Sudan this week banned five attorneys from leaving the country after another lawyer accused them of tainting the country’s image by defending Meriam Ibrahim, the Christian mother of two falsely accused of apostasy, two of the attorneys said.
The move came in response to attorney Iman Hassan submitting a letter of complaint to a Sudan court accusing the defense lawyers of wresting the case from her, Ibrahim’s lawyers said. Hassan is also requesting that the court revoke the licenses of the five lawyers, who are not Christian but support the rights of Christians and other minorities in the country.
“The five attorneys have tarnished the image of Sudan by allowing human right organizations to put pressure on the government,” Hassan wrote in her complaint.
The court in Ibrahim’s case rejected Hassan’s attempt to defend the Christian mother at Ibrahim’s request, the defense attorneys said.

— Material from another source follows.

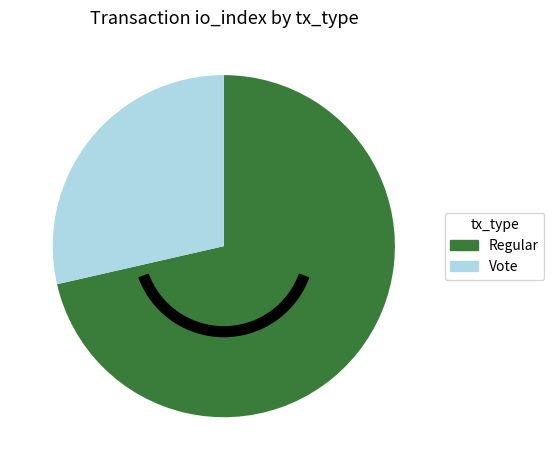

True or false: Regular accounts for 80% of the total.

False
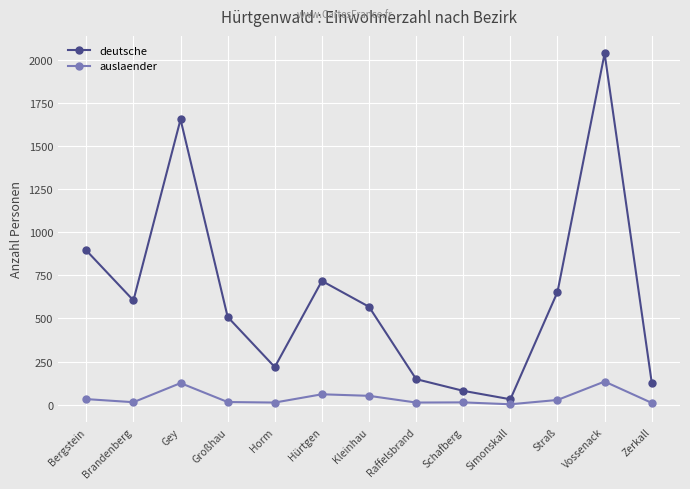

Where does the auslaender series first go above 15?

Bergstein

Ibrahim was sentenced to death after refusing to renounce Christ, but the sentence was revoked on June 23, less than two months after Morning Star News broke the story that set off a firestorm of international protests, and she was permitted to leave the country on July 24.
The defense attorneys said judicial authorities appear to be biased against them. One said he was surprised that the government sought to retaliate for a case that was already closed.
“Who can challenge the government?” he told Morning Star News.
“We have been told to give explanation to the accusations filed against us without being given enough time,” said another defense attorney. “We have no intention to leave the country, but it seems time has come for ‘payback’ for our work on Meriam’s case.”
Nuba Christians Arrested, Attacked
Ibrahim, of Ethiopian/Sudanese descent, and her husband, from South Sudan, lived as dark-skinned Christians among Arabic Muslims in Sudan, where some officials regard both black people and Christians as second-class citizens.
Black, ethnic Nuba Christians face the same disdain, both in the Nuba Mountains where the government is fighting a rebel force and in Khartoum. In Omdurman, across the River Nile from Khartoum, police in June raped a Christian Nuba woman after arresting her and several others at a wedding reception, sources said.
Police arrested 40 Nuba Christians after a wedding ceremony at the Sudan Presbyterian Evangelical Church in Omdurman, according to the African Centre for Justice and Peace Studies, a Sudanese rights group based in Kampala, Uganda.
A church leader who spoke with Morning Star News confirmed the incident. Those attending the wedding proceeded to White Nile Beach in the Hai Al-Mulazmeen area for a reception, where police made the arrests. They released without charge 34 of the 40 people arrested on June 22 but detained four men and two women overnight, gang-raping one of the women on June 23, the group and church leader said.
All six of those held overnight were charged with disturbing the peace – the wedding had included worship songs sung in Arabic – before being released on bail on June 23. Among the 40 detained, several reported being beaten, verbally abused with racist language and threatened with sexual violence while in detention. Those detained included at least 14 teenage Christians.
In the Nuba Mountains, Sudan destroyed another church building on July 16 in South Kordofan state, Christian sources told Morning Star News.
The Sudanese Air Force bombed the building of the Sudanese Church of Christ in the Sabat Administrative area of Dalami County, seriously damaging it, local Christian said.
“We are saddened by the destruction of the Sudanese Church of Christ in Sabat,” he said.
The damaged church building was destroyed by Sudan Armed Forces in 1989 fighting but had since been renovated.
“The Sudan government is targeting civilians and Christian institutions in the Nuba Mountains,” another area source said.
Since South Sudan split from Sudan in a 2011 referendum, Nuba people in Sudan’s South Kordofan state believe the government’s goal of quashing rebels is also meant to rid the area of non-Arabs and Christianity. Sudanese President Omar al-Bashir has said post-secession Sudan will adhere more exclusively to Islam and Arabic culture.
Thousands of civilians have taken refuge in Nuba Mountain caves in South Kordofan, which borders South Sudan. The Nuba people have longstanding complaints against Khartoum – including neglect, oppression and forced conversions to Islam in a 1990s jihad – but as Sudanese citizens on the northern side of the border, they were never given the option of secession in the 2005 peace pact between northern and southern Sudan.
A Sudanese Air Force bomber had destroyed the building of the Episcopal Church of Sudan (ECS) in the area of Al Atmor on July 6.
Nuba Reports, based in South Kordofan, has verified 1,929 bombs dropped by the Sudanese Armed Forces on civilian areas since April 2012, including 756 since September 2013. The bombs have killed and maimed hundreds of civilians, it reports.